Les comportements humains et leurs conséquences sont finalement assez prévisibles. Le 1er octobre prochain, les quotas sucriers européens en place depuis 1968 seront levés. Comme les producteurs laitiers en 2015, les producteurs français de betterave ont anticipé cette libéralisation du marché en semant 16 % de surfaces en plus dès ce printemps ; incités par les industriels sucriers qui se sont engagés à acheter les betteraves à un prix minimum de 25 €/t.
Une façon en quelque sorte de pérenniser le système de prix garanti qui prévalait depuis près d’un demi-siècle. Car l’objectif des grands groupes, qui ont anticipé la levée des quotas par des manœuvres de regroupements, de rachats et d’implantations à l’étranger, est de passer de 2 à 3 millions de tonnes d’exportation de sucre, dont 1/3 vers les pays tiers. Reste que les marchés, réels et surtout spéculatifs, anticipent déjà un afflux de récolte : le prix du sucre, très volatil, a baissé de 15 % depuis janvier. Les betteraviers européens vont se trouver en confrontation frontale avec les producteurs de canne à sucre de l’hémisphère sud qui produisent 80 % du sucre mondial. Les producteurs laitiers pourraient leur raconter la suite…

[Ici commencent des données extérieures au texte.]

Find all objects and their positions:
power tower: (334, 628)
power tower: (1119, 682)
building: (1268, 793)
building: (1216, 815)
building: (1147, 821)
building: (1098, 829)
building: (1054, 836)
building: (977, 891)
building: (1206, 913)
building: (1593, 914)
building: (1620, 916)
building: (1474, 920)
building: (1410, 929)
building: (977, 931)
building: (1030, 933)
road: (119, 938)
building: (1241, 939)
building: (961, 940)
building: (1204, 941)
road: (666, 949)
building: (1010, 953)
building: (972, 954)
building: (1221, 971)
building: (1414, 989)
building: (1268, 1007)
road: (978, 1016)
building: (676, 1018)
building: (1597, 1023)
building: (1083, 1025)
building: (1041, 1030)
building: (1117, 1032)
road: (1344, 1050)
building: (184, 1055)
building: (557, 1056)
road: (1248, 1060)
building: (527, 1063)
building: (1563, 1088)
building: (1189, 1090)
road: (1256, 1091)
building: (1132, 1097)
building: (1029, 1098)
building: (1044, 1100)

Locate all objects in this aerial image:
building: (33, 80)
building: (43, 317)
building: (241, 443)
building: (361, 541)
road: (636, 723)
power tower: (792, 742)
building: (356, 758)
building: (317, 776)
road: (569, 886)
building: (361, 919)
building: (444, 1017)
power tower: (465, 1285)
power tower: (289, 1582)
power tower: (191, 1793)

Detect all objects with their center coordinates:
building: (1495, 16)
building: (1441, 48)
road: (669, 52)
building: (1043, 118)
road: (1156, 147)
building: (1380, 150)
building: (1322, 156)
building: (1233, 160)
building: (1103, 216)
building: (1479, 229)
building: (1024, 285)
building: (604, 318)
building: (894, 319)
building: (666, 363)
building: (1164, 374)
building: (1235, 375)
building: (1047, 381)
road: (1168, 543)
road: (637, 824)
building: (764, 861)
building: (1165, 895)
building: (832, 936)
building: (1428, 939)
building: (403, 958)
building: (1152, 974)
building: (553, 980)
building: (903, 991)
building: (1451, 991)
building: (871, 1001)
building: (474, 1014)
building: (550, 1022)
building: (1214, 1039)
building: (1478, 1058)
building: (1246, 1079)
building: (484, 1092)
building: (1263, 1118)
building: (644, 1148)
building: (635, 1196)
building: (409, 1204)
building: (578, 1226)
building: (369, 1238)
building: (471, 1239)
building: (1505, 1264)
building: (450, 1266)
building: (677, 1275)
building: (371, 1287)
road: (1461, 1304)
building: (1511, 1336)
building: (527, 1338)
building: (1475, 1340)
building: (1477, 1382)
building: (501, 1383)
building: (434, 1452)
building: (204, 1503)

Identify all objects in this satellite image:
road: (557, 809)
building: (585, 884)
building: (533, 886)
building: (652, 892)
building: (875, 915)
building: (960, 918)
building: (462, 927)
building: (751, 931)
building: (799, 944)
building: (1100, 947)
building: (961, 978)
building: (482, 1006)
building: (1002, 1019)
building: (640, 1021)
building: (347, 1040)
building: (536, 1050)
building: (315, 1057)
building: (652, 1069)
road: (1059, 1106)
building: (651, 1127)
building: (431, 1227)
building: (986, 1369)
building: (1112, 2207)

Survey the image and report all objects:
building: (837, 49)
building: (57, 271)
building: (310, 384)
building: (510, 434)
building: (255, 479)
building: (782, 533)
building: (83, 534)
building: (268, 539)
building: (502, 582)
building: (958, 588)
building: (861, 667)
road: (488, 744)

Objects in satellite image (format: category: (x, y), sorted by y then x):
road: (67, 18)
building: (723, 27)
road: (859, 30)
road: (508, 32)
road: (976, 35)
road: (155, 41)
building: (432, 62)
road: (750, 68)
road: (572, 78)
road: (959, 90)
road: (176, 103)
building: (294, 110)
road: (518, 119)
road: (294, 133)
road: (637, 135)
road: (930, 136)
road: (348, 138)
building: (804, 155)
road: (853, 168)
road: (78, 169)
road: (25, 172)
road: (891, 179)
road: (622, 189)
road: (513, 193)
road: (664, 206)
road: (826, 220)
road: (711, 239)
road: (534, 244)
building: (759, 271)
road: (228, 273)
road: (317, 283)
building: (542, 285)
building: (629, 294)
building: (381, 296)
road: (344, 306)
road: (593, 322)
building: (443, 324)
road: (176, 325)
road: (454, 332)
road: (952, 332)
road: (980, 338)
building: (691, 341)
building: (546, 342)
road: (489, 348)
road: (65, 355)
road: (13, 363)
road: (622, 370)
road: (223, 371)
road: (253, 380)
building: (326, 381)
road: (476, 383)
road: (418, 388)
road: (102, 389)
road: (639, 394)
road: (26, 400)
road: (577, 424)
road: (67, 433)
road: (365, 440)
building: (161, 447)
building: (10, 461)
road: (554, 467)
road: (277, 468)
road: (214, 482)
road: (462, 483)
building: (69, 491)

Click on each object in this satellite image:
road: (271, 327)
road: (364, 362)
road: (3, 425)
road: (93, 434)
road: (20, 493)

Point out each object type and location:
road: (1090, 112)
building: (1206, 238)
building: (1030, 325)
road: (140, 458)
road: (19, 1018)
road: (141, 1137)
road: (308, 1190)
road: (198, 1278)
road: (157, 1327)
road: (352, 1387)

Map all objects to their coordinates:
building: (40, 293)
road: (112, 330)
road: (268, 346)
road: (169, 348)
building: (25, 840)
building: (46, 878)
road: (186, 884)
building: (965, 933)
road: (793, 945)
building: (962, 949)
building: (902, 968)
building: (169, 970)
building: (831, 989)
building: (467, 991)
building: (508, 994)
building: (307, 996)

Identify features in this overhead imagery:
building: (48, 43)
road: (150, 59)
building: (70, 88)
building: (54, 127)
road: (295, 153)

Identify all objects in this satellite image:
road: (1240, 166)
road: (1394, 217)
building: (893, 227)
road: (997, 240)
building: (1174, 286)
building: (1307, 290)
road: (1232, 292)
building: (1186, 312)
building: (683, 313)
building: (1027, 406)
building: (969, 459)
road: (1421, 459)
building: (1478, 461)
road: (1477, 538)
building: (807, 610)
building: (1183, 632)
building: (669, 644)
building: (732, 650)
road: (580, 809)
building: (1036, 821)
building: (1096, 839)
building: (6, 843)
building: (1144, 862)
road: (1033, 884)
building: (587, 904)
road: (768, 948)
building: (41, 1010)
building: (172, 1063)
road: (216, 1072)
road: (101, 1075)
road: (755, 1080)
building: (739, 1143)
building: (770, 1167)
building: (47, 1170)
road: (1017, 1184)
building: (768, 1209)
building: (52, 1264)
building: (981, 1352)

Sauf que les betteraviers réfléchissent à un système assurantiel pour affronter le grand bain de la mondialisation. Ils ont aussi un programme avec l’Inra pour doubler les gains annuels de la betterave qui produit actuellement 13 t/ha de sucre. La recherche aidera ainsi à baisser les coûts de production des agriculteurs. De nombreuses similitudes existent avec la production laitière à la fin des quotas. À la différence que les producteurs de betteraves sont très organisés et disposent d’un puissant lobbying. C’est ce qui fera vraisemblablement la différence.